The 4-Hour Work Week

Vince Vaughn

I just started reading Tim Ferriss' book The 4-Hour Work Week.  The title itself is a little offensive to my current habit of hard work, and I would never have picked it up except for the fact that it was called "life-changing" by a person I respect.  I thought it was going to be a book about how to get out of working.  And it kind of is.  But it's really about how to streamline your actions so you are only doing what is really important to you.  I'm all for streamlining.

The most helpful exercise so far in the book is based on Pareto's principle - 80% of outputs come from 20% of the inputs.  The exercise is to write down the following:

1. Which 20% of sources are causing 80% of my problems and unhappiness?

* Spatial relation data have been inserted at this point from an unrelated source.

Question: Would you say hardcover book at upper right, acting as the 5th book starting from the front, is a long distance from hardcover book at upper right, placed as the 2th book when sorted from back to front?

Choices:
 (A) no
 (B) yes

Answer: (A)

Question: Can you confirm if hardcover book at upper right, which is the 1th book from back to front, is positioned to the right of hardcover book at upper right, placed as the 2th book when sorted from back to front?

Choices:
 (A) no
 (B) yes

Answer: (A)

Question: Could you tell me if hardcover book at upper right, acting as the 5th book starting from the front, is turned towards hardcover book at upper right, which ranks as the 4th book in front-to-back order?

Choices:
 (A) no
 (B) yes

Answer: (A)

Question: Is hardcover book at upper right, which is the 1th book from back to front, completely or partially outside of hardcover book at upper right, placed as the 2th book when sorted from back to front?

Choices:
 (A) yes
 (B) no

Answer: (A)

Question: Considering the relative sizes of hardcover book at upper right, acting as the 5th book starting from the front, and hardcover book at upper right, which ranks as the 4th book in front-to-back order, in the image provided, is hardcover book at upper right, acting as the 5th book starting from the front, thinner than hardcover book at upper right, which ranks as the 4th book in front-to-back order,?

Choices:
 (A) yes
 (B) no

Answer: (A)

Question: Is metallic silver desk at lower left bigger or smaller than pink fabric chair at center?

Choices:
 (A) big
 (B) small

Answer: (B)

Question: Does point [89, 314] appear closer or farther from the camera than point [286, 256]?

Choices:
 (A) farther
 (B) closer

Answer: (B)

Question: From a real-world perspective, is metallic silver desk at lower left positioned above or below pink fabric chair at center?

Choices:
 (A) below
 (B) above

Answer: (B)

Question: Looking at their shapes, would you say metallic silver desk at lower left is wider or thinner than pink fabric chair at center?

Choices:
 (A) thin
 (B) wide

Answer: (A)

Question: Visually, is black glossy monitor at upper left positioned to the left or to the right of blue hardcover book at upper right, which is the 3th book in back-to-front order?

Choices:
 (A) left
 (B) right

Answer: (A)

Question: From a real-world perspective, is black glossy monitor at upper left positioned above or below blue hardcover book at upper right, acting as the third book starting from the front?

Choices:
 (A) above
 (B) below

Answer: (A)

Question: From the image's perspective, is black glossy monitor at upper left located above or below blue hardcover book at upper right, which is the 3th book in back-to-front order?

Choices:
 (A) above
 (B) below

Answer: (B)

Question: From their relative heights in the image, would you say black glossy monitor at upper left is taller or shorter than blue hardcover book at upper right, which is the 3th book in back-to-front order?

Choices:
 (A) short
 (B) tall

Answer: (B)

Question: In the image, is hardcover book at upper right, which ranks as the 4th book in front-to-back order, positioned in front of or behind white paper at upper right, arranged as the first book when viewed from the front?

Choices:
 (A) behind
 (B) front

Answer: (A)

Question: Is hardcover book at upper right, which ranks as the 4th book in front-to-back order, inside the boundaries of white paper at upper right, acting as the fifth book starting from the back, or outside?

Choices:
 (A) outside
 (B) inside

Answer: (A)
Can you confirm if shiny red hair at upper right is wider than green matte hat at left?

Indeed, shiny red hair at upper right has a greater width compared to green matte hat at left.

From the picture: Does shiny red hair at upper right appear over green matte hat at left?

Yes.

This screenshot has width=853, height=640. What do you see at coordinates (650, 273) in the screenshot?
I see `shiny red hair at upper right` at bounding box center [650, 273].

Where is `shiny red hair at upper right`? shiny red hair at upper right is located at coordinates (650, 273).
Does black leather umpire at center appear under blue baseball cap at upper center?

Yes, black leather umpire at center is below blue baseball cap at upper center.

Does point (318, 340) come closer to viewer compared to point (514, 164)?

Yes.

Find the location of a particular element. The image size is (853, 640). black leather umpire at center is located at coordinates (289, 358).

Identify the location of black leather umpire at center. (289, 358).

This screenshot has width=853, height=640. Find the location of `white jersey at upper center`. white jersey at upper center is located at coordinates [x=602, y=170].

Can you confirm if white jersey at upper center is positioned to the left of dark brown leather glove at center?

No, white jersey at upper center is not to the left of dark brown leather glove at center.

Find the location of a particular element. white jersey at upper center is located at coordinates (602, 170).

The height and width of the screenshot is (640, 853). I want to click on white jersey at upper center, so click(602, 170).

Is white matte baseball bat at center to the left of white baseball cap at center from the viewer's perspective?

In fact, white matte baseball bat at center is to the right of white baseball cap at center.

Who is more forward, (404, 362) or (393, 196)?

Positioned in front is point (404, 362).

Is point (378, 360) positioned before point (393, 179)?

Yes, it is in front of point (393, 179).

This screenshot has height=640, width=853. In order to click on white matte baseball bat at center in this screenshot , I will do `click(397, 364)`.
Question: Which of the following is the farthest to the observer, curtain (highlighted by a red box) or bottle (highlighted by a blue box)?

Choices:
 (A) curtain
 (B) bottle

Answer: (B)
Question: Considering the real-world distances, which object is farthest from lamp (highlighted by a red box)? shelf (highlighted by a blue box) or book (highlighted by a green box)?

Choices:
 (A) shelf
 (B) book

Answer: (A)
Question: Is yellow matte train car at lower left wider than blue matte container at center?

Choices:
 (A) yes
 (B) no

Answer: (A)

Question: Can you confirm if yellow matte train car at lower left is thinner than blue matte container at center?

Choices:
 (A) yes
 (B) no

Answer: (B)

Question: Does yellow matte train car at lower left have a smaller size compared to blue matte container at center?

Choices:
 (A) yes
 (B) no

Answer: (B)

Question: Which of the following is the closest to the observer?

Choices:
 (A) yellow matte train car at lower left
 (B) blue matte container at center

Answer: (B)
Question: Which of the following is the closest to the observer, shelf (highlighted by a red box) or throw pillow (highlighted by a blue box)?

2. Which 20% of sources are resulting in 80% of my desired outcomes and happiness?

I made a list.  I could immediately see the reason I am spinning my wheels in one area.  I feel the need to tweak patterns until they are perfect.  This means I am constantly making patterns.  I need to get to "good enough" and move on.  Even as I write this, I feel myself protesting, "But...but..."  Let go.  Move on.

I realized that I really like writing blog posts.

And I realized that it's the scary conversations that accomplish the most each day.  Ferriss states this quote in the book - "A person's success in life can usually be measured by the number of uncomfortable conversations he or she is willing to have."  I used to avoid this like the plague.  But I'm trying to learn to dive in.

I'll end with this thought from the book - "Being busy is a form of laziness - lazy thinking and indiscriminate action."